Attività:
**a)** Secondo il testo sui rischi cardiovascolari della cannabis, di quante volte è superiore la probabilità di infarto nei consumatori di cannabis sotto i 50 anni rispetto ai non consumatori?
**b)** Fornisca il seguito del testo sui rischi cardiovascolari della cannabis, riprendendo subito dopo l'ultima frase riportata.

Testo da esaminare:
______

Dipendenze giovani, Omceo Roma: Da cannabis anche rischio infarti e ictus

“Si è sempre parlato dei danni neuropsichiatrici provocati dal consumo di cannabinoidi, mentre adesso si è appurato con certezza che il loro utilizzo rappresenta anche un importantissimo fattore di rischio cardiovascolare, con lo sviluppo di episodi di infarto, ictus, fibrillazione atriale e aritmia anche tra i giovani in buona salute. Se prima c’erano dubbi che la cannabis potesse far male, insomma, ora c’è la certezza”. Così Stefano De Lillo, vicepresidente dell’Ordine dei Medici di Roma e coordinatore della Commissione dell’Ordine sulla prevenzione delle dipendenze, con particolare riferimento agli effetti della cannabis, intervistato dalla Dire in merito allo studio retrospettivo su oltre 4,6 milioni di persone pubblicato su ‘JACC Advances’ e da una meta-analisi di 12 studi pubblicati in precedenza e presentati di recente al Congresso annuale dell’American College of Cardiology (ACC), che si è svolto dal 29 al 31 marzo scorso a Chicago. Secondo i ricercatori, i consumatori di cannabis di età inferiore ai 50 anni (anche tra gli adulti più giovani e sani) hanno oltre sei volte più probabilità di avere un infarto rispetto ai non consumatori.

______

Dati forniti:
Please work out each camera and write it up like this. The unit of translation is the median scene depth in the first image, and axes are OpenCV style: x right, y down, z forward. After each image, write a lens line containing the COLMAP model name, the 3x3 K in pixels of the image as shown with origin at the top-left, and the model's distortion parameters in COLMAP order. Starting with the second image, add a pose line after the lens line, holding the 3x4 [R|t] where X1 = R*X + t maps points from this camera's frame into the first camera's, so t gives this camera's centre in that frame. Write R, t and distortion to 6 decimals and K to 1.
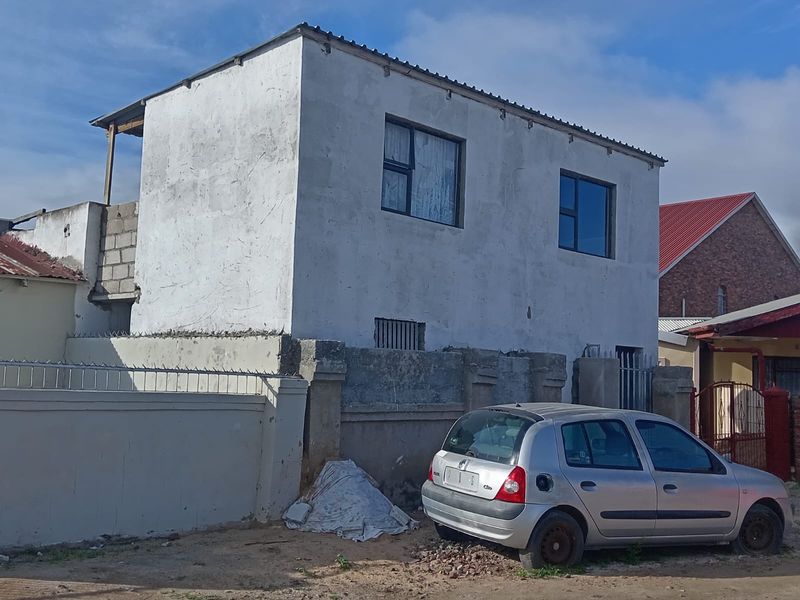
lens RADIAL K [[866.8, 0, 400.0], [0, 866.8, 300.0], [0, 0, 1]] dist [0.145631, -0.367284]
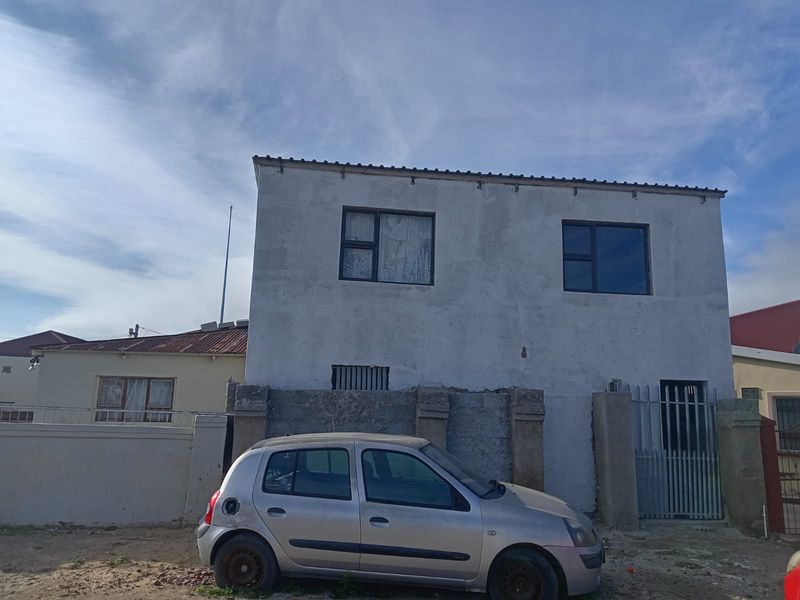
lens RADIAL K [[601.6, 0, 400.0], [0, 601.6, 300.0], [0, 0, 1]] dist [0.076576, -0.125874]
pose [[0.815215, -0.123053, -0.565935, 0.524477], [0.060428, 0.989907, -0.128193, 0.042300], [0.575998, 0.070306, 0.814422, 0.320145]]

______

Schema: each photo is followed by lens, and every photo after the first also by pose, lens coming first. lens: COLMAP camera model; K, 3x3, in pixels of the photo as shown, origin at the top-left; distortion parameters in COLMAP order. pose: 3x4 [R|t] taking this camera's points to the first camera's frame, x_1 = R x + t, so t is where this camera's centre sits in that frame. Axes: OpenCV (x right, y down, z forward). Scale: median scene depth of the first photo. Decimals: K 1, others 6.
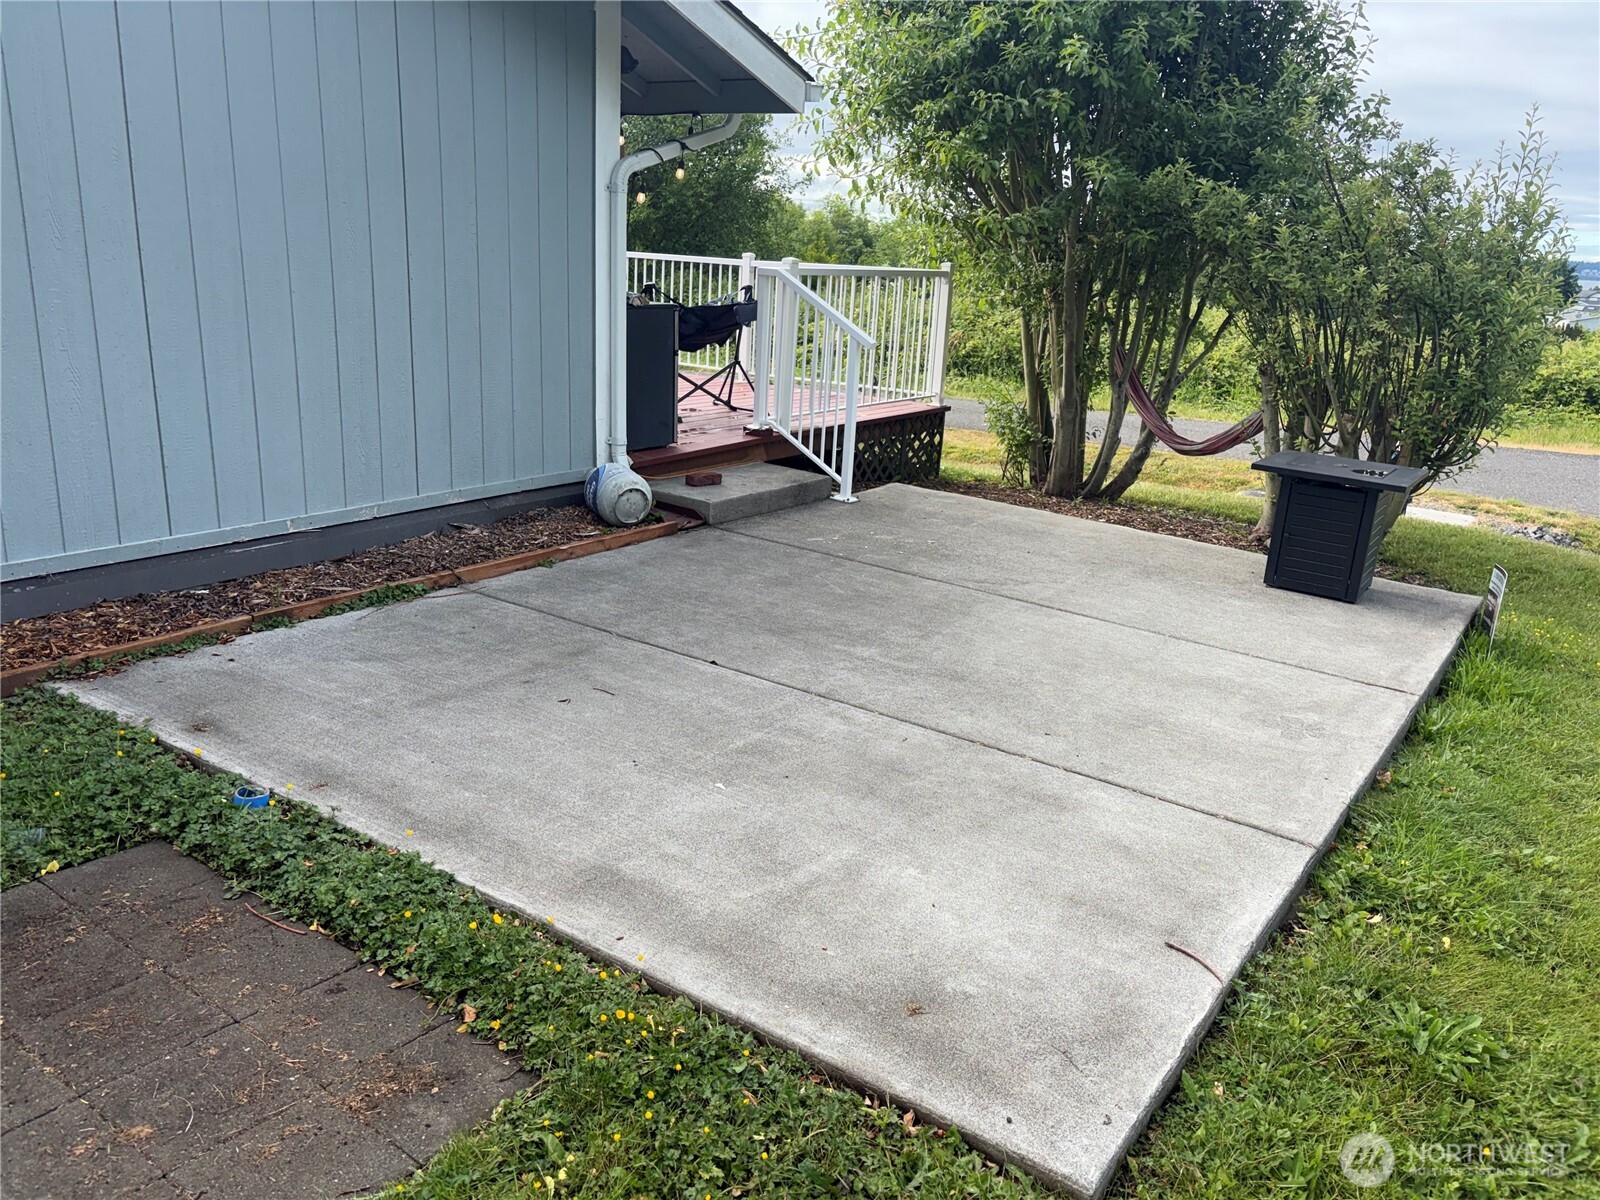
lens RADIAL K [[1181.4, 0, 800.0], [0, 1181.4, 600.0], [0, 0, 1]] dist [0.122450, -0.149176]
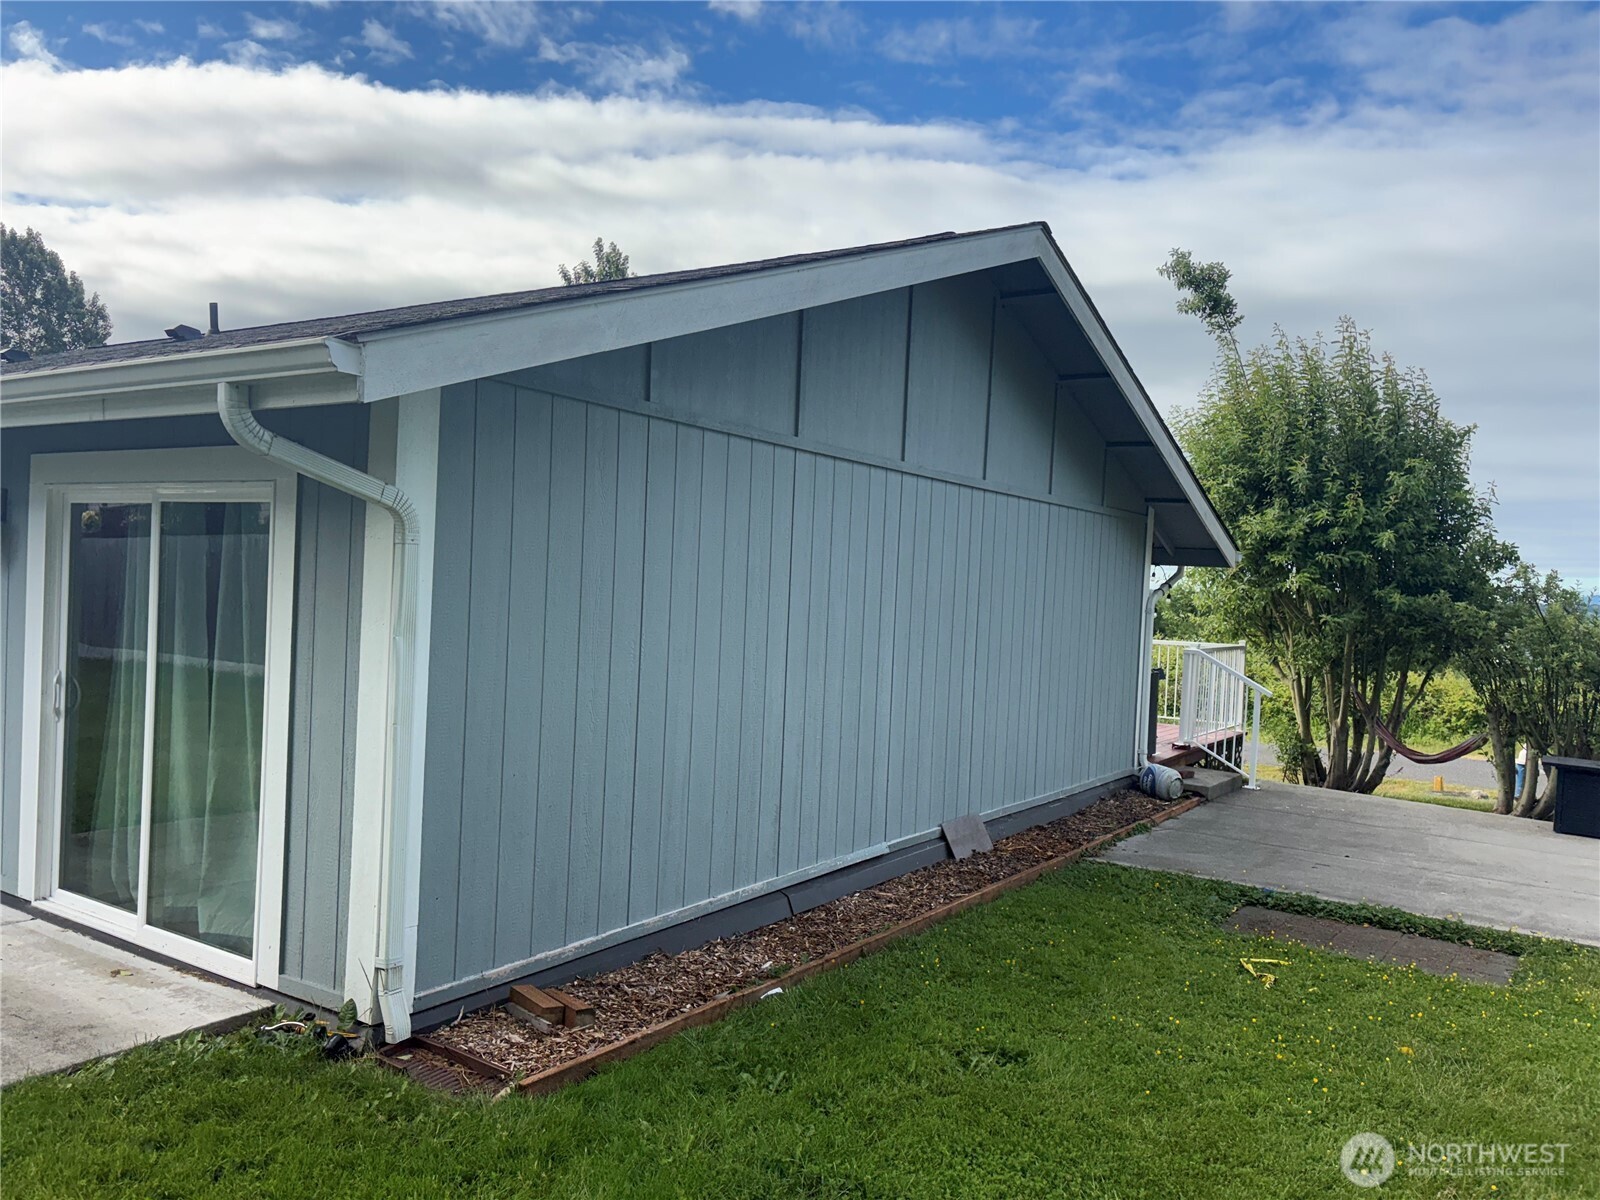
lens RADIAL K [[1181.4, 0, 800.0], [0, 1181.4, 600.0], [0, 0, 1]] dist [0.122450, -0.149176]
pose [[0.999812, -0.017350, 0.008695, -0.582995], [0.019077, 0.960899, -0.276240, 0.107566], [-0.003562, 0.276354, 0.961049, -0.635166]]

______

Risposte per attività:
**a)** Oltre sei volte.

**b)**
“Si apre un altro fronte sulla pericolosità di queste sostanze, troppo spesso banalizzate- prosegue De Lillo- gli studi pubblicati recentemente negli Stati Uniti non lasciano infatti più spazio all’interpretazione sugli effetti nocivi dei cannabinoidi sul cuore, perché ci mostrano come in coloro che hanno iniziato a consumare cannabis sotto i 50 anni, che sono purtroppo la normalità nelle persone con dipendenza, il rischio di sviluppare una coronaropatia, quindi una cardiopatia e un infarto, è 6 volte maggiore rispetto a di chi non ha fumato. Anche una precedente ricerca Usa, condotta su 430mila adulti e pubblicata nel 2024 sul ‘Journal of American Heart Association’, aveva già evidenziato come nei fumatori di cannabinoidi ci sia un aumento del 25% del rischio di infarto ed eventi ischemici e del 42% di ictus cerebrale. Anche un utilizzo sporadico incrementa il pericolo, con una probabilità che aumentava del 36% negli uomini sotto i 55 anni di età e nelle donne con meno di 65 anni”.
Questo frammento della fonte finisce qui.